Antolín Goya. / JUAN J. MONZO

Los estibadores suspenden su huelga al aplazar el Gobierno la reforma

  • El Ejecutivo abortó su plan tras constatar que carecía de apoyos parlamentarios para sacar adelante la nueva regulación

El conflicto abierto en el sector de la estiba, que se dedica a la carga y descarga de mercancía en los puertos, vio ayer un pequeño atisbo de luz. El Gobierno anunció que «está dispuesto a retrasar» una semana su polémico decreto ley para modificar la regulación de esta actividad, una medida «impuesta» por los tribunales europeos. Eso sí, Fomento puso antes dos condiciones para no llevar su plan al Consejo de Ministros hasta el próximo día 24: que los sindicatos y la patronal «se sienten a negociar en el marco de la negociación colectiva»; y que «se desconvoquen» las tres jornadas de huelga anunciadas para el 20, el 22 y el 24 de este mes.

Los agentes sociales recogieron el guante y mostraron, «de nuevo», su disposición al diálogo. Y como «gesto de buena voluntad», la Coordinadora Estatal de Trabajadores del Mar (CETM), central mayoritaria en el sector, aceptó anular temporalmente los paros. «Nuestro interés es llegar a un acuerdo y lo vamos a intentar hasta el final», apuntó su secretario general, Antolín Goya. Insistió en que están dispuestos incluso a renunciar a su petición más controvertida y considerada una «línea roja» por el ministerio a ojos de Bruselas: la creación de un registro profesional de estibadores.

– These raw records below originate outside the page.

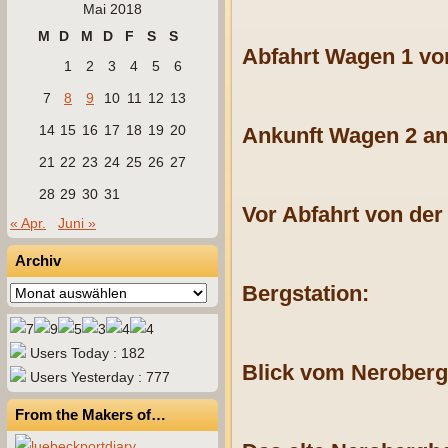
Mai 2018
M
D
M
D
F
S
S
Abfahrt Wagen 1 von
1
2
3
4
5
6
7
8
9
10
11
12
13
14
15
16
17
18
19
20
Ankunft Wagen 2 an 
21
22
23
24
25
26
27
28
29
30
31
Vor Abfahrt von der 
« Apr.
Juni »
Archiv
Bergstation:
Archiv
Users Today : 182
Blick vom Neroberg
Users Yesterday : 777
From the Makers of…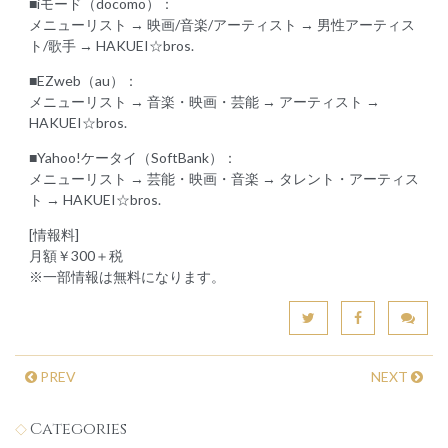
■iモード（docomo）：
メニューリスト → 映画/音楽/アーティスト → 男性アーティス
ト/歌手 → HAKUEI☆bros.
■EZweb（au）：
メニューリスト → 音楽・映画・芸能 → アーティスト →
HAKUEI☆bros.
■Yahoo!ケータイ（SoftBank）：
メニューリスト → 芸能・映画・音楽 → タレント・アーティス
ト → HAKUEI☆bros.
[情報料]
月額￥300＋税
※一部情報は無料になります。
PREV
NEXT
Categories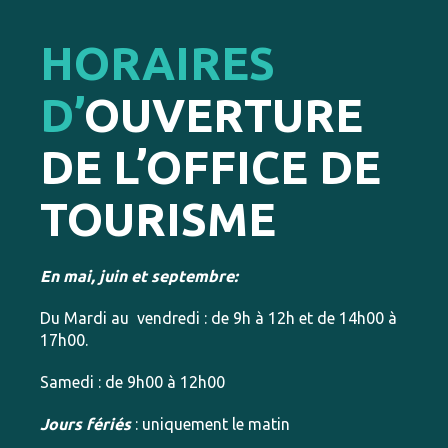
HORAIRES
D’
OUVERTURE
DE L’OFFICE DE
TOURISME
En mai, juin et septembre:
Du Mardi au vendredi : de 9h à 12h et de 14h00 à
17h00.
Samedi : de 9h00 à 12h00
Jours fériés
: uniquement le matin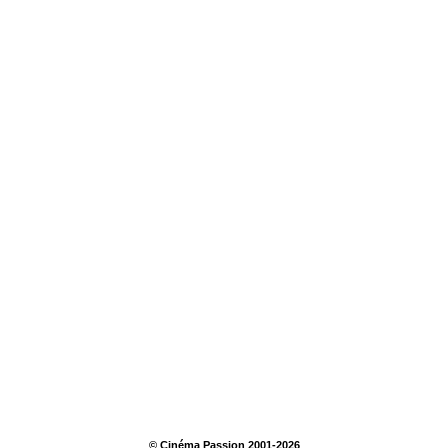
© Cinéma Passion 2001-2026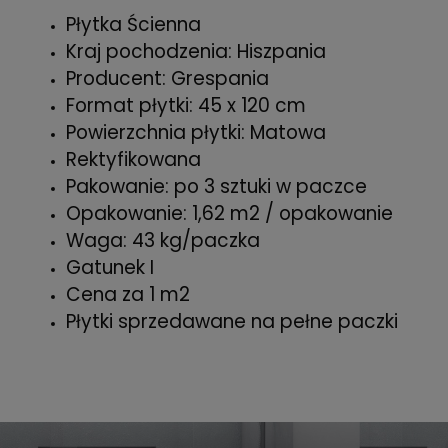
Płytka Ścienna
Kraj pochodzenia: Hiszpania
Producent: Grespania
Format płytki: 45 x 120 cm
Powierzchnia płytki: Matowa
Rektyfikowana
Pakowanie: po 3 sztuki w paczce
Opakowanie: 1,62 m2 / opakowanie
Waga: 43 kg/paczka
Gatunek I
Cena za 1 m2
Płytki sprzedawane na pełne paczki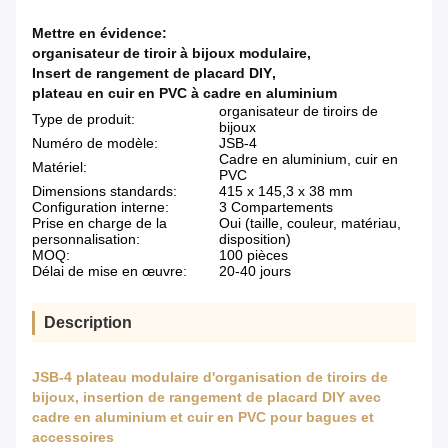
Mettre en évidence:
organisateur de tiroir à bijoux modulaire
,
Insert de rangement de placard DIY
,
plateau en cuir en PVC à cadre en aluminium
organisateur de tiroirs de
Type de produit:
bijoux
Numéro de modèle:
JSB-4
Cadre en aluminium, cuir en
Matériel:
PVC
Dimensions standards:
415 x 145,3 x 38 mm
Configuration interne:
3 Compartements
Prise en charge de la
Oui (taille, couleur, matériau,
personnalisation:
disposition)
MOQ:
100 pièces
Délai de mise en œuvre:
20-40 jours
Description
JSB-4 plateau modulaire d'organisation de tiroirs de
bijoux, insertion de rangement de placard DIY avec
cadre en aluminium et cuir en PVC pour bagues et
accessoires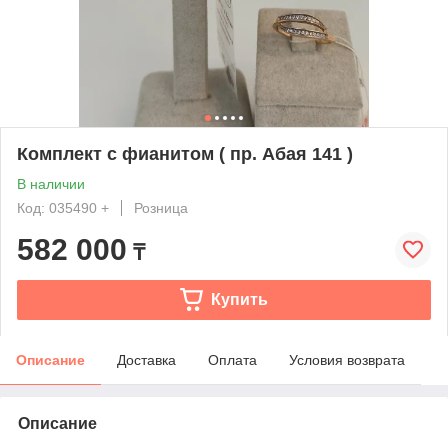
Комплект с фианитом ( пр. Абая 141 )
В наличии
Код: 035490 +
Розница
582 000
₸
Купить
Описание
Доставка
Оплата
Условия возврата
Описание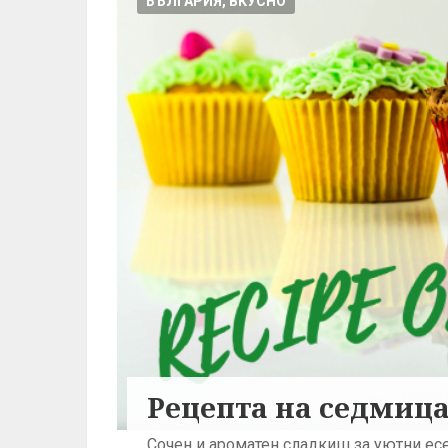
БЪЛГАРИЯ, ВКУСНО
Рецепта на седмица
Сочен и ароматен сладкиш за уютни ес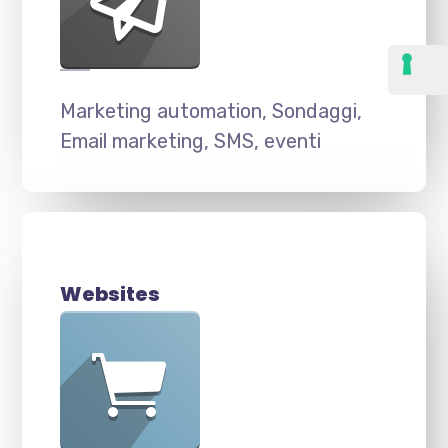
Marketing automation, Sondaggi,
Email marketing, SMS, eventi
Websites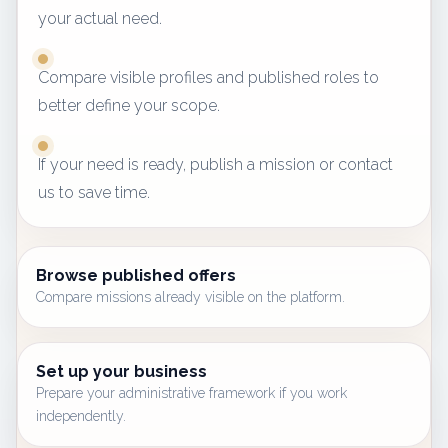
your actual need.
Compare visible profiles and published roles to
better define your scope.
If your need is ready, publish a mission or contact
us to save time.
Browse published offers
Compare missions already visible on the platform.
Set up your business
Prepare your administrative framework if you work
independently.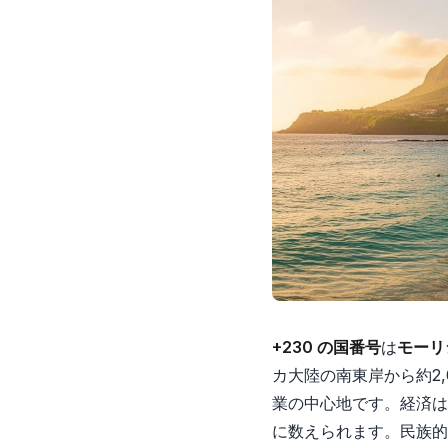
+230 の国番号
は
モーリ
カ大陸の南東岸から約2,
業の中心地です。経済は
に数えられます。民族的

Eso sí, a cambio quieren que la liberalización pretendida por la UE sea progresiva y se alargue hasta, por ejemplo, 15 años como ha ocurrido en Francia –lo que permitiría jubilar antes o prejubilar a buena parte de las plantillas actuales– en vez de los tres que contempla el Gobierno en su decreto. Por su parte, la Asociación Nacional de Empresas Estibadoras y Consignatarias (Asneco) señaló que agotará la vía de negociación «para que pueda culminar con éxito el inevitable proceso de adaptación».

El problema es que aunque rechazan varios puntos de la reforma, una vez aprobada por el Parlamento sí querrían que entrara en vigor cuanto antes y, además, que no hubiera prórrogas para los operadores actuales a fin de no quedar en «desigualdad competitiva» ante los nuevos. Piden, además, que el Ministerio de Empleo actúe de mediador en las conversaciones con los sindicatos.

El titular de Fomento, Iñigo de la Serna, dijo que trata de recabar un respaldo mayoritario en el Congreso a su decreto, pero evitó hablar de los reparos que ha recibido. Y es que Ciudadanos le pidió retrasar una semana más su reforma para «dar oportunidad a que se alcance una solución pactada». Desde el PSOE se manifestaron en un sentido parecido, mientras Podemos mostró su rechazo por suponer «un ERE encubierto pagado con fondos públicos».